---------- Extract ----------
Nikolay Punin is not a
name widely known in the West, primarily because his file languished in the KGB
archives since he died in 1953, partly because his grave in the Gulag where he
died is marked only by a number, and partly because his own reputation became
submerged under that of his lover, the poetess Anna Akhmatova; evidence of this
is that the Anna Akhmatova Museum in the House on the Fontanka in St.
Petersburg, is in fact in Punin’s old apartment.
Photograph of Nikolay Punin (1920s), Punin family archive, St. Petersburg
Yet, during his life, this remarkable
individual was one of the most influential figures in the turbulent but
exciting arena of post-revolutionary Russian art and its social and political
context. Throughout his life Punin was also one of the most persistent and
uncompromising propagators of Paul Cézanne and his legacy.
---------- Data shown ----------
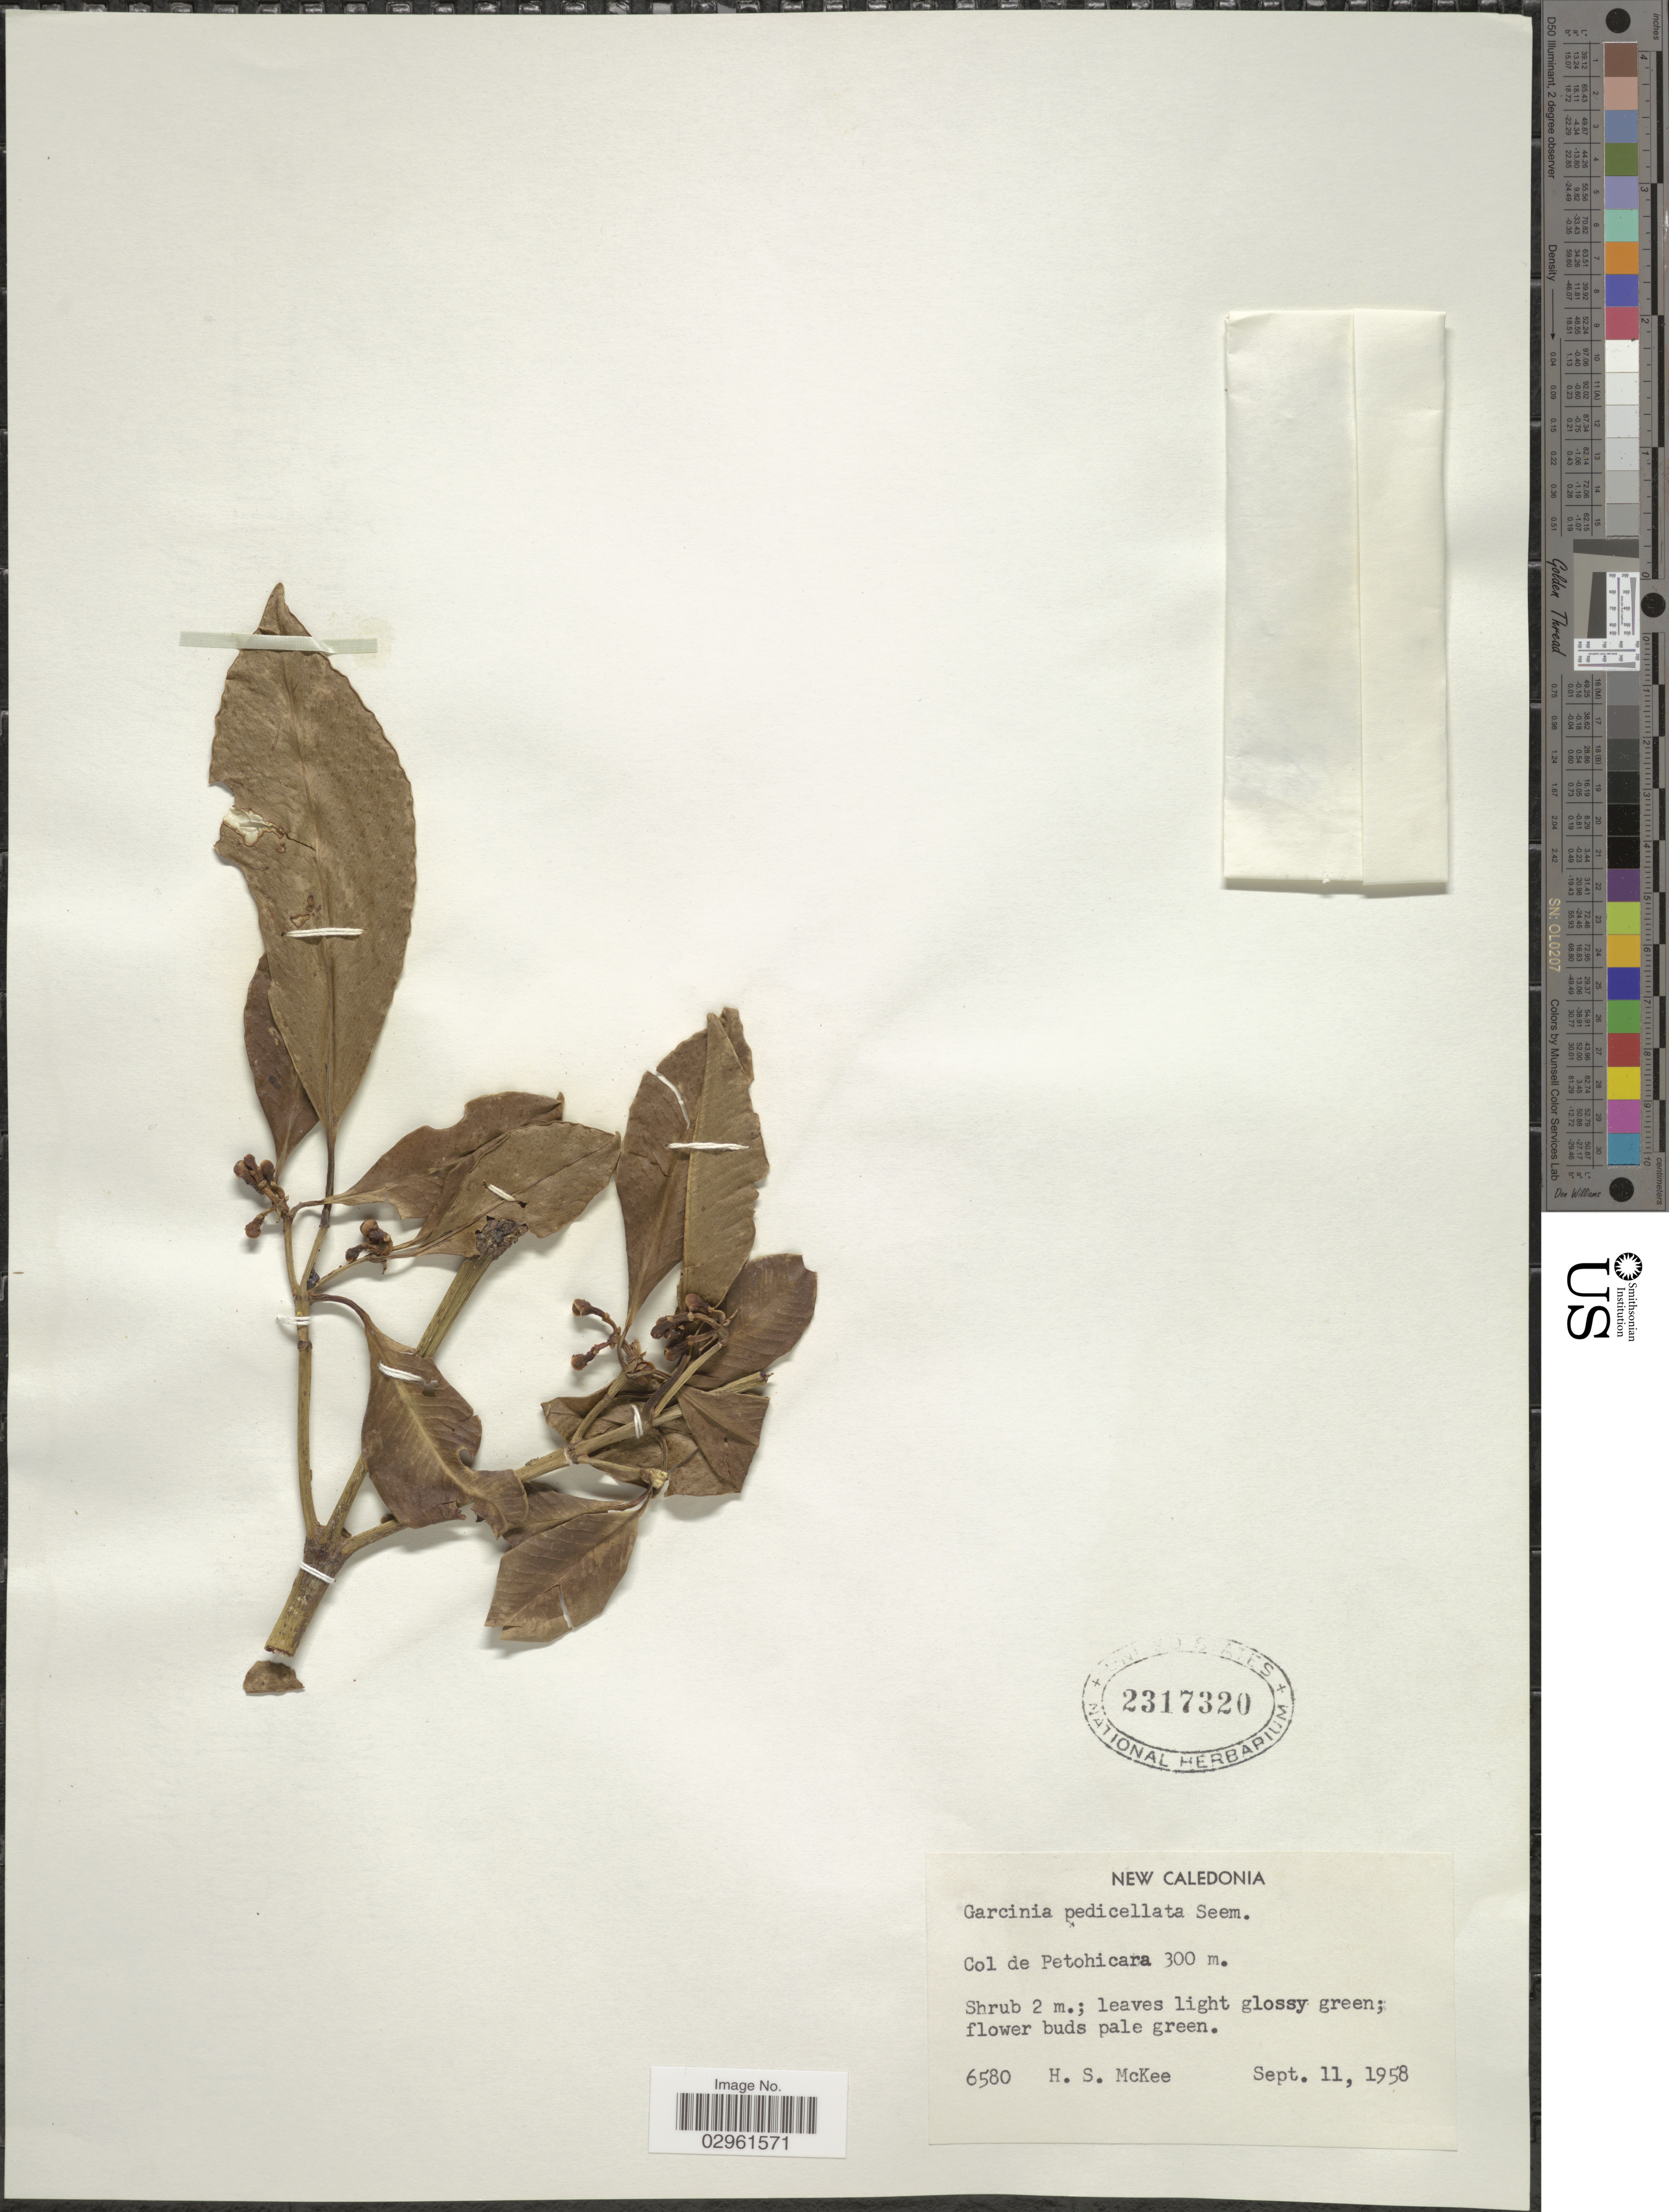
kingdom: Plantae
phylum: Tracheophyta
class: Magnoliopsida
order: Malpighiales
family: Clusiaceae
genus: Garcinia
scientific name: Garcinia pedicellata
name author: (G. Forst.) Seem.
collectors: H. S. McKee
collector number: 6580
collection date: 1958-09-11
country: New Caledonia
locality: Col de Petohicara.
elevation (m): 300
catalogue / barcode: US 2317320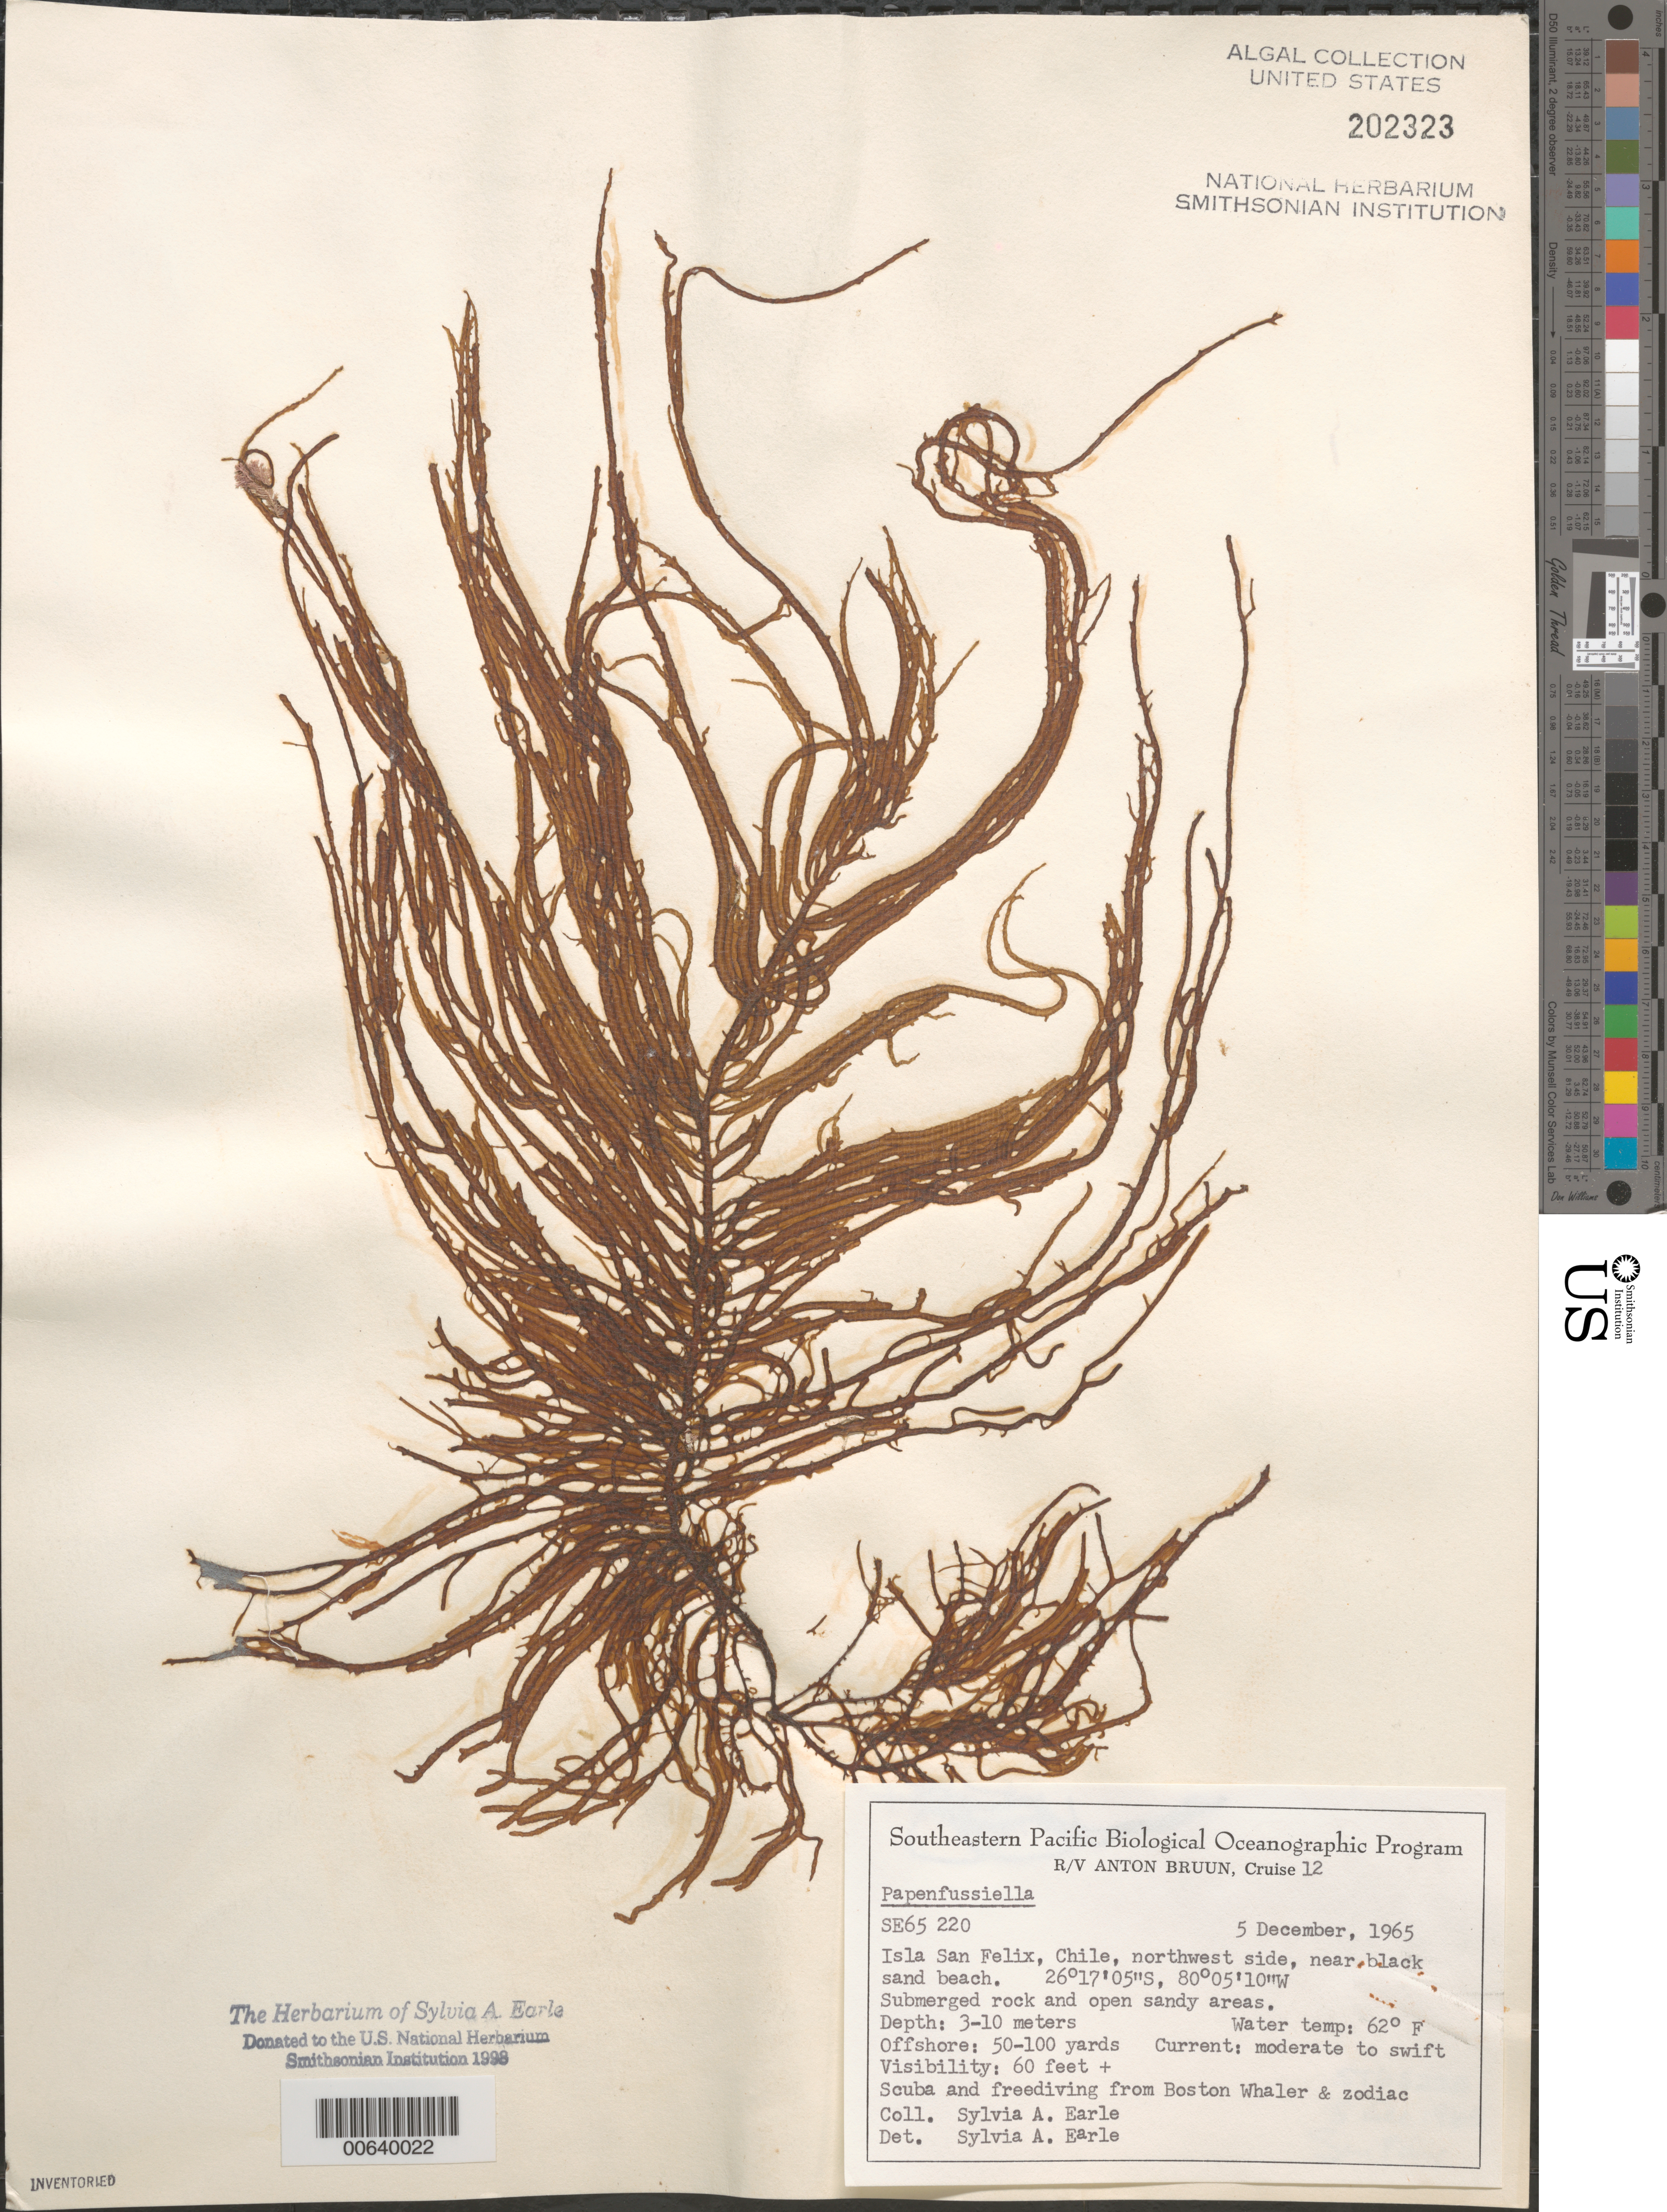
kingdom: Chromista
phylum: Ochrophyta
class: Phaeophyceae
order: Ectocarpales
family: Chordariaceae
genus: Papenfussiella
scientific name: Papenfussiella sp.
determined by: Earle, S. A.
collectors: S. A. Earle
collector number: SE 65220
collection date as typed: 05 Dec 1965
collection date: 1965-12-05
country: Chile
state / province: Atacama (III)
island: Isla San Felix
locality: Near black sand beach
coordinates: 26 17' 05" S, 80 05' 10" W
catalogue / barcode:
----------
## Short task 1
Based on the Nikolay Punin passage above, decide whether each statement agrees with it: (a) Punin died in 1953; (b) Punin's grave in the Gulag bears his name; (c) the Anna Akhmatova Museum is in Punin's old apartment. For each, answer yes or no and quote the words of the passage that settle it.
## Short task 2
Reproduce the part of the Nikolay Punin passage above starting with "Petersburg, is in" and going on through "and his legacy.".
## Short task 3
According to the Nikolay Punin passage above, whose legacy did Punin spread throughout his life?

## Complete output 1
(a) Yes: "since he died in 1953"
(b) No: "his grave in the Gulag where he died is marked only by a number"
(c) Yes: "is in fact in Punin’s old apartment"

## Complete output 2
Petersburg, is in fact in Punin’s old apartment.
Photograph of Nikolay Punin (1920s), Punin family archive, St. Petersburg
Yet, during his life, this remarkable
individual was one of the most influential figures in the turbulent but
exciting arena of post-revolutionary Russian art and its social and political
context. Throughout his life Punin was also one of the most persistent and
uncompromising propagators of Paul Cézanne and his legacy.

## Complete output 3
Paul Cézanne's